I gessi di defecazione da fanghi sono divenuti tristemente noti alla cronaca a causa del recente scandalo connesso alla produzione e all’utilizzo di gessi di defecazione da fanghi non a norma da parte di un’impresa lombarda.
Un’azienda di Brescia è stata infatti accusata di aver sparso su terreni agricoli del Nord Italia, tra il gennaio 2018 e l'agosto 2019, 150 mila tonnellate di fanghi contaminati da sostanze inquinanti, spacciandoli per fertilizzanti.
Grazie alle indagini svolte dalla Procura di Brescia e dai Carabinieri forestali, anche tramite complesse attività di intercettazione telefonica e ambientale, si è appreso che la società ritirasse i fanghi prodotti da diversi impianti pubblici e privati di depurazione delle acque reflue urbane ed industriali, da trattare mediante un procedimento che ne garantisse l’igienizzazione e la trasformazione in sostanze fertilizzanti.
Al fine di incrementare i profitti, invece, i fanghi contaminati non venivano sottoposti al trattamento previsto ed anzi vi si aggiungevano ulteriori inquinanti, quali l’acido solforico derivante dal recupero di batterie esauste.
I materiali, a tutti gli effetti rifiuti, venivano quindi classificati come gessi di defecazione da fanghi e così sparsi su terreni destinati a coltivazioni agricole.
Sarebbero stati impiegati in particolare su 3.000 ettari di terreni di 176 aziende agricole, coinvolgendo 78 comuni in 12 province di Lombardia, Piemonte, Veneto ed Emilia-Romagna.

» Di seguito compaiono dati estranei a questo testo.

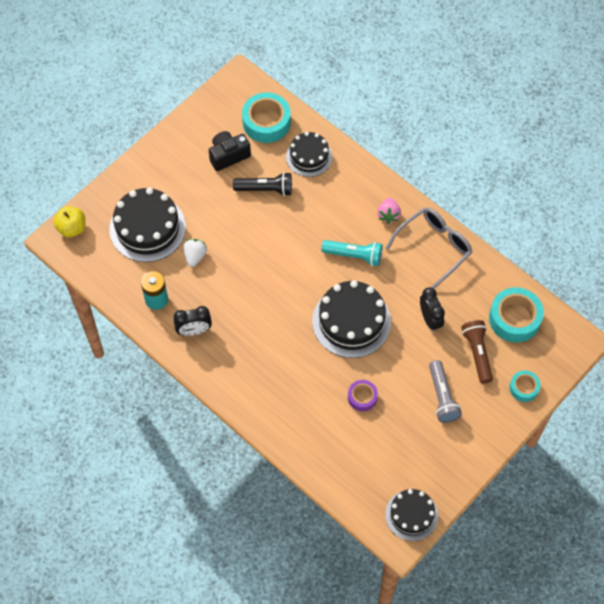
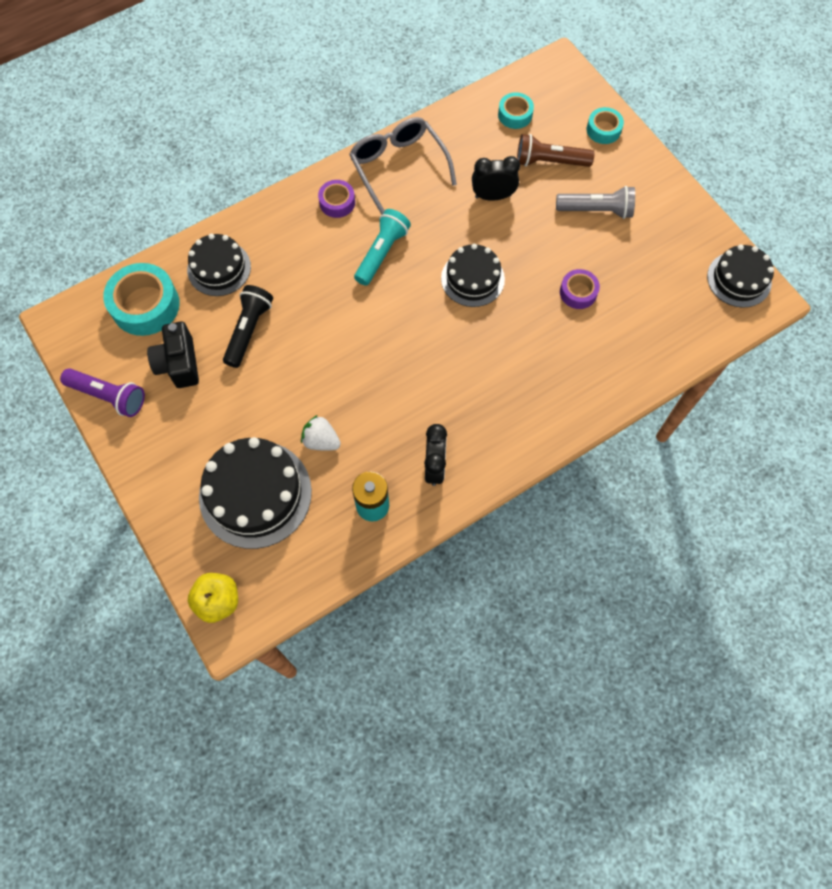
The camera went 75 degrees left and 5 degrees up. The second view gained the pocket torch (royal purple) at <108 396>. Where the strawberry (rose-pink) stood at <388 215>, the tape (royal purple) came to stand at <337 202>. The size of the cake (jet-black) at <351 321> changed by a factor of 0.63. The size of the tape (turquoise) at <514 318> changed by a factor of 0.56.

Alla base dell’ingranaggio vi era il convincimento degli agricoltori ad accettare lo spandimento dei “gessi di defecazione” sui propri terreni al fine di ottenere un risparmio sulle spese di lavorazione degli stessi: tali finti ammendanti venivano infatti offerti a titolo gratuito ed era compresa la successiva aratura dei campi, di cui si faceva carico la società stessa.
Nei campioni dei gessi in uscita dall'azienda e in spargimento le sostanze inquinanti (tra le altre fluoruri, solfati, cloruri, nichel, rame, selenio, arsenico, idrocarburi, zinco, fenolo, metilfenolo) sono risultate essere decine - se non addirittura centinaia - di volte superiori ai parametri di legge, determinando altresì miasmi ammorbanti denunciati dai cittadini tramite numerosissimi esposti e segnalazioni presentati nel tempo.
La risonanza dello scandalo bresciano ben consente di comprendere le ragioni per cui è dilagata una visione negativa dei gessi di defecazione da fanghi, considerati da alcuni come prodotti da mettere al bando.
Da più parti si è sollevata la richiesta di un intervento statale che armonizzi e definisca la materia stabilendo, anche per i gessi, limitazioni e regolamentazioni analoghe a quelle previste per l’utilizzazione dei fanghi di depurazione da acque reflue urbane.
A livello regionale proprio la Lombardia nel luglio 2021 ha approvato in via definitiva la legge riguardante il controllo, il monitoraggio e la tracciabilità dei gessi di defecazione da fanghi utilizzati in agricoltura, stabilendo limiti per i fanghi che possono essere trasformati in gessi e introducendo regole più stringenti relative ai controlli e alla tracciabilità dei fanghi, dei gessi e del loro destino finale.